The group also decided that the carrier’s Rs 21,200 crore working capital loans from 26 banks would be restructured. “Of this amo­u­nt, Rs 7,400 crore will be c­ome from the bond issue. Of the remaining Rs 13,800 crore, Rs 9,800 crore will be converted into long-term debt of 10 to 15 years. The balance Rs 4000 crore will remain outside the rest­ru­cturing exercise,” said a ba­nker.

According to official data, Air India has outstanding loans and dues worth Rs 67,520 crore. Of this, Rs 21,200 crore represents working capital loans, Rs 22,000 crore long -term loans taken for fleet acquisition, and Rs 4,600 crore dues to vendors. Plus, it carries an accumulated loss of Rs 20,320 crore.

The ministerial group’s recommendations will now be placed before the cabinet committee on economic affairs for approval, civil aviation minister Ajit Singh told media after a 90-minute meeting. The group headed by finance minister Pranab Mukherjee met on Tuesday, two days before its scheduled Thursday meeting.

“Bonds will be issued, but this will have to go to the cabinet… And there are other ways,” Ajit Singh said, adding that about Rs 7,400 crore would be raised through these means.

An earlier plan to restructure the carrier’s debt had hit a stonewall when banks refused to convert a part of its short- term debt into equity. In this plan, the banks were to restructure Rs 18,000 crore of debt, converting Rs 10,500 crore of this into long-term debt with a repayment period of 10 to 15 years. The rest was to be converted into equity.

Santosh Nayar, deputy managing director for SBI’s corporate banking, said, “We only have a cash credit facility with Air India. So, we will not be impacted by the government’s decision to restructure the debt. But under this plan the banks’ provisioning requirement will come down.”

State Bank of India’s exposure to the airline is about Rs 1200 crore.State Bank of India was the first to have given Air India working capital loans. Thereafter, SBI got into a cash credit arrangement with the airline and got other banks to extend working capital loans.

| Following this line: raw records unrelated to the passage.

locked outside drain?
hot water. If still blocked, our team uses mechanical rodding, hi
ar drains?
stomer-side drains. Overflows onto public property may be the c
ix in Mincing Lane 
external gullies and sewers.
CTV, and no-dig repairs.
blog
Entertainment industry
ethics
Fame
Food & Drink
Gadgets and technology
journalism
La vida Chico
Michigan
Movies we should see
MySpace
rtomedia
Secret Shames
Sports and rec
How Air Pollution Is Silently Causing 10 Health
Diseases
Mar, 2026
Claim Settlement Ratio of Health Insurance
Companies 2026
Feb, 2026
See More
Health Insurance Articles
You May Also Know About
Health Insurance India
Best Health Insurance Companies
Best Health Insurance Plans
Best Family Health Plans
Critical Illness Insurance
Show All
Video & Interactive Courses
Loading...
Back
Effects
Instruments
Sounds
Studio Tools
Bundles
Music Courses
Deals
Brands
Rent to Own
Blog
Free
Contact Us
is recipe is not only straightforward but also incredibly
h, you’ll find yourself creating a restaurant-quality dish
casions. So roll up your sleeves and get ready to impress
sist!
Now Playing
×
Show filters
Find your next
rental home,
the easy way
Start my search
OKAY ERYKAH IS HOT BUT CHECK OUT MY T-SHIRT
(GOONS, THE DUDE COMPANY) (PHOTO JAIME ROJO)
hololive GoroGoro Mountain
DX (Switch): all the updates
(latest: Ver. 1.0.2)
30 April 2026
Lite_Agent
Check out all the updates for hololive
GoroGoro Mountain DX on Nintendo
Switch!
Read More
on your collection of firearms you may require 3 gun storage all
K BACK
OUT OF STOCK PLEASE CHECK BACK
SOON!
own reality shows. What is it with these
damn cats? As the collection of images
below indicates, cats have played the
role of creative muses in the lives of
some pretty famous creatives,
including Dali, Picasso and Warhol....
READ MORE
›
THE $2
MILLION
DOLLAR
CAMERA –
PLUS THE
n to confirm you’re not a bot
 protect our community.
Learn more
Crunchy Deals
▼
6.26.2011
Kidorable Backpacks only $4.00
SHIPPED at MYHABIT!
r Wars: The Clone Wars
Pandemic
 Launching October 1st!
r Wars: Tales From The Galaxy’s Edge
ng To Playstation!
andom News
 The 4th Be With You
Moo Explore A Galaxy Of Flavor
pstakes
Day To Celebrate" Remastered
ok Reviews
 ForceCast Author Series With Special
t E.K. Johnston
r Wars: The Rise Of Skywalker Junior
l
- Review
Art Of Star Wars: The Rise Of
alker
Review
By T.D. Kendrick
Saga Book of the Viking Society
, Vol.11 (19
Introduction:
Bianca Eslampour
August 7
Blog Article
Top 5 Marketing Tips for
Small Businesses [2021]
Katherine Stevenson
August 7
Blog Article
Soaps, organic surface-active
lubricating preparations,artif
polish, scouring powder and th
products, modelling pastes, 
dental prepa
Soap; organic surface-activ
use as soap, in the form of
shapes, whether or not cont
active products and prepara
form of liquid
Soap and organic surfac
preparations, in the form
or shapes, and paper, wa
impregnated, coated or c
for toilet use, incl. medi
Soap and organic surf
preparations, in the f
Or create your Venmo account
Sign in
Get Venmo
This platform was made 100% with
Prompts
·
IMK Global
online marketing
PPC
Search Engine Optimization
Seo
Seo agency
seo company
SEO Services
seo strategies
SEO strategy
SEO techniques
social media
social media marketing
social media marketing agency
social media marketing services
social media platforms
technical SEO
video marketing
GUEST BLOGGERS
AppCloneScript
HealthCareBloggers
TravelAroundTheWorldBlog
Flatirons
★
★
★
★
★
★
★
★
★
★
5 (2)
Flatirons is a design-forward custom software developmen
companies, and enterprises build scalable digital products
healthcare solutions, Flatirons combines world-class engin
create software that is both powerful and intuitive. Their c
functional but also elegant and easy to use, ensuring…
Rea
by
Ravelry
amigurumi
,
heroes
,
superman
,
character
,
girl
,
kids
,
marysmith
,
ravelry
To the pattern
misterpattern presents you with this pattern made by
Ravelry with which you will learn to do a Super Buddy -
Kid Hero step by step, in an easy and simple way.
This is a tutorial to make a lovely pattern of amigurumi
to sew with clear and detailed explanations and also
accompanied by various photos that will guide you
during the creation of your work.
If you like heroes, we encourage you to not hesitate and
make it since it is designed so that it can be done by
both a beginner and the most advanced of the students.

Other banks with large exposure in Air India include Punjab National Bank (Rs 2,000 crore), Bank of India (Rs 2,500 crore), Canara Bank (Rs 1,800 crore), IDBI Bank (Rs 800 crore) and Bank of Baroda (Rs 2,100 crore). Besides, Corporation Bank has an exposure of Rs 250 crore and Dena Bank Rs 350 crore.

A top official of a public sector bank who wished not to be identified in this report, said, “A coupon of 8.5 per cent is acceptable to us, so long it has an SLR status. This is still not clear.” An SLR (statutory liquidity ratio, now 24 per cent of deposits of a bank) status will allow banks to use the bonds in overnight borrowings from Reserve Bank of India.

Pricing at 8.5 per cent is about 35 basis points above 10-year sovereign paper but in line with the pricing of bonds issued by state governments – these also are sovereign guaranteed but have an SLR status.